Monday, May 15, 2023

Holy Land Pilgrimage: Day 3

Wednesday, May 3, 2023

I celebrated my mother’s birthday by doing the thing she taught me to do: Travel somewhere fascinating, see as much as possible, and kick back at the end of the day. I’m in the garden at the hotel in Magdala now, re-membering the day’s flurry of activity.

Sunrise at the Sea of Galilee
I began at sunrise at the shore of the Sea of Galilee, there just to watch and pray. We’ll do this as a group tomorrow, celebrating Eucharist, but I wanted to have some time there myself, too. The sunrise over the Golan Heights warmed the slightly chilly morning and within minutes cleared away the evening’s moisture hanging in the air.  I also listened to Curly Nikki’s podcast – good stuff, actually, especially for a person like me wired to do rather than to be.

We left an hour later than planned because most of the group arrived about 2 a.m. after some hang-ups at the airport. They soldiered on, though, through a day that challenged even the few of us who’d had a full night’s sleep.

Banias, a.k.a. Caesarea Philippi.
We began at Banias, whose spring is one of the sources of the Jordan – so I can say the Jordan River actually is chilly, at least there. The place is also known as Caesarea Philippi, and we saw ruins of both the Hellenistic temple to Pan and the temple to Caesar Augustus and the tetrarch Philip. But more important, this is the site of “Peter’s confession,” where he named Jesus as the Messiah and received the name “Rocky” (Peter), indicating that on his strength Jesus would build his church (and perhaps an homage to the scenery there). The backstory is important, too. After John the Baptist had been murdered in prison by Herod Antipas, Jesus and his friends escaped from Antipas’ jurisdiction to Caesarea Philippi. But Jesus wasn’t just laying low. In the setting of this tremendous rock cliff, and in explicit contrast to the religions of the day (the state and the Greco-Roman pantheon), Jesus planned his next act.

The famous mosaic at the Church of the
Multiplication of the Loaves and Fishes.
Then we went to Tagbha and the Church of the Multiplication (not of numbers but of loaves and fishes). There we saw the famous ancient mosaic marking that event, as well as other beautiful but lesser-known mosaics, including two peacocks, my personal favorites. Then we visited the site of the “primacy of St. Peter,” meaning the beach (or one like it) where the resurrected Jesus cooked breakfast for his friends after a long night of unproductive fishing, and where Jesus and Peter reversed Peter’s three denials with three commands to feed Jesus’ sheep, even though Peter’s love was lacking.

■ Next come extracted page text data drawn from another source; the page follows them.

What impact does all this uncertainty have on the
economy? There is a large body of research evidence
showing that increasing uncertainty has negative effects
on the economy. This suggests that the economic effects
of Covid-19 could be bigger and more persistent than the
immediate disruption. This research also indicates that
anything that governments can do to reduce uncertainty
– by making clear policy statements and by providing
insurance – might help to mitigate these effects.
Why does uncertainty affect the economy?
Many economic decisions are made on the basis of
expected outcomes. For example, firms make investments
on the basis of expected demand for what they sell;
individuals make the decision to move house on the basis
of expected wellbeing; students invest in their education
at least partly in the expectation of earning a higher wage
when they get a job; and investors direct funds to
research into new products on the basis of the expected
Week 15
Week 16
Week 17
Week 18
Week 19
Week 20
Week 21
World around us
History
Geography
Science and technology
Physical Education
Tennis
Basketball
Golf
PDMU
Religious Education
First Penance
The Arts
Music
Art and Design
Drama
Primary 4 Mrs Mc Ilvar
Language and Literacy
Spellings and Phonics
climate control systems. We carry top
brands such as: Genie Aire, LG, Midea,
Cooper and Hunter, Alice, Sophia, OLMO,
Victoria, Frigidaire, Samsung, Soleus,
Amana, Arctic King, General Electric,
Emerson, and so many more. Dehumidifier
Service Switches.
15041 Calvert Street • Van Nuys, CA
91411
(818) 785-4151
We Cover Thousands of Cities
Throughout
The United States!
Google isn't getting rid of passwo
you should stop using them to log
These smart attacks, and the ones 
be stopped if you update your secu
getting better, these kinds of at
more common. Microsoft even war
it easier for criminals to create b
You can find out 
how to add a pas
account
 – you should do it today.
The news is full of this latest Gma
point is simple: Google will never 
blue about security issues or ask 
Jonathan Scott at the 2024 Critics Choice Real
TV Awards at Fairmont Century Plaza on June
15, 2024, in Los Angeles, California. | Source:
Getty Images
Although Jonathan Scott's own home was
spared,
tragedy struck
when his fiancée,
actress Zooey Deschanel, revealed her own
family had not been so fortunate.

The synagogue at Capernaum. 
Then we went to Capernaum, Jesus’ adopted base after being rejected by his hometown crowd in
Nazareth (and needing to get out of Herod Antipas’ jurisdiction). The main sites there are the excavated town and synagogue. Here, Jesus healed the woman with the hemorrhage, the man with the withered hand, the paralytic lowered through the roof, and Peter’s mother-in-law at her home. That latter site is thought to be identifiable through archaeology, as opposed to so many sites that honor memory rather than history. Archaeologists found a home in Capernaum’s ruins with graffiti discussing Peter and Jesus, and that’s good evidence that Peter’s old home became a house church in the early years of the movement, remembered and marked perhaps by Peter but at least by those who knew who he was and where he'd lived. I’ll take that. The church marking the spot is fascinating – a sadly 1960s structure, with all the aesthetic grandeur of the old Kansas City airport, but brilliantly suspended over the site so you can see Peter’s house literally under the church. That certainly beats what we’ll see in a few days in Bethlehem and Jerusalem, where the Church in its wisdom completely obscured what it so badly wanted to honor.

A recovered fishing boat from Jesus' time. 
Then we drove to a kibbutz for two final experiences: taking a quick boat ride on the Sea of Galilee and viewing an excavated wooden fishing boat from the time of Christ. The cruise was a welcome rest and a chance to see the area from a fisherman’s perspective. The lake isn’t huge – 8 miles across and 13 miles long – so “sea” is pretty aspirational. But, at the same time, if I were rowing across it (which I couldn’t) and a storm came up and swamped my boat, I’d be scared, too … and angry at Jesus for sleeping through the crisis. The kibbutz is also the site of a preserved 2,000-year-old fishing boat that two present-day fishermen found in the mud during a season of low lake levels. The story of its salvage reminded me of the Steamboat Arabia in Kansas City, but with the addition of Jesus to raise the stakes.

Now, finally, the day is done, and rest comes with a glass of Shikma, a local brew. I’m grateful for it all.